Stored items from a collection ▸
--- begin ---
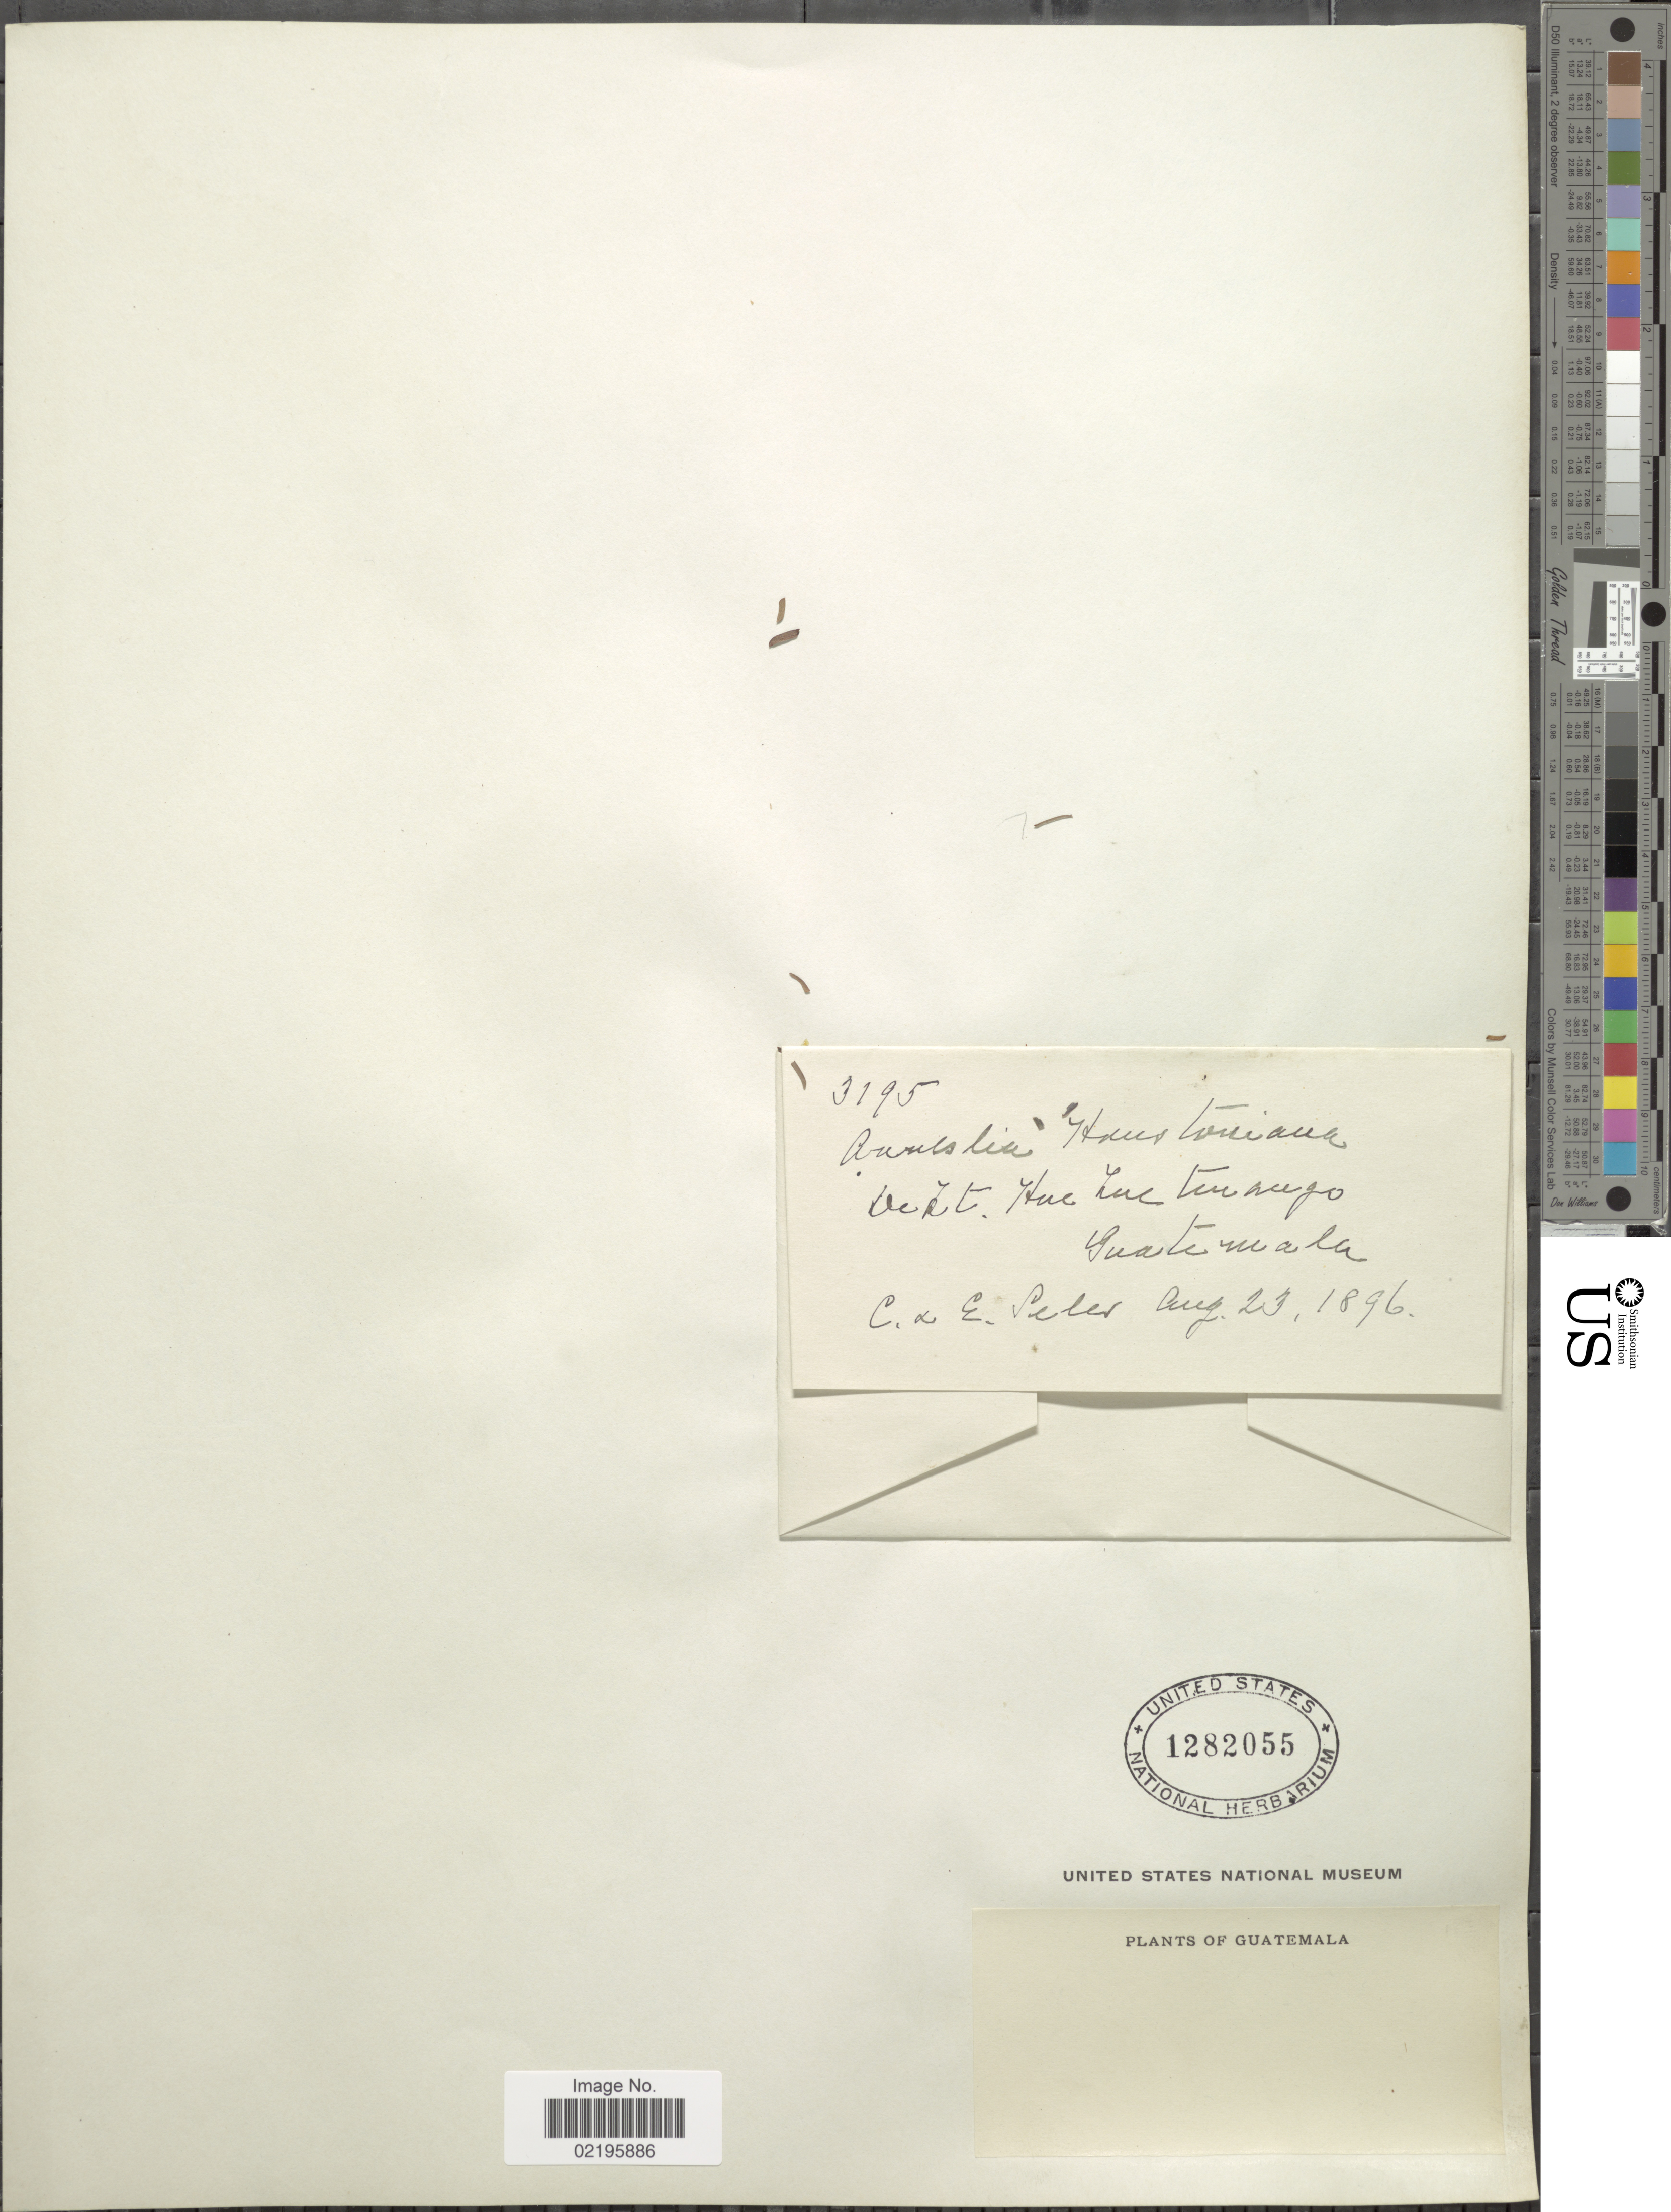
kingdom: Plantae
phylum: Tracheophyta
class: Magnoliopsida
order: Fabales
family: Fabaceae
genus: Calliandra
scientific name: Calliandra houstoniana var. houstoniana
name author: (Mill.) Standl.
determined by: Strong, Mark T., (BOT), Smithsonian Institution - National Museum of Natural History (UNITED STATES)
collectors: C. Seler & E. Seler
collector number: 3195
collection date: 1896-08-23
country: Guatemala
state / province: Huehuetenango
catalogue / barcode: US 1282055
--- end ---
What the task asks ▸
Reproduce the lines from the line containing "family: Fabaceae" through the end of the records, swapping "collection date" for "date collected" and leaving all else unchanged.

Correct response ▸
family: Fabaceae
genus: Calliandra
scientific name: Calliandra houstoniana var. houstoniana
name author: (Mill.) Standl.
determined by: Strong, Mark T., (BOT), Smithsonian Institution - National Museum of Natural History (UNITED STATES)
collectors: C. Seler & E. Seler
collector number: 3195
date collected: 1896-08-23
country: Guatemala
state / province: Huehuetenango
catalogue / barcode: US 1282055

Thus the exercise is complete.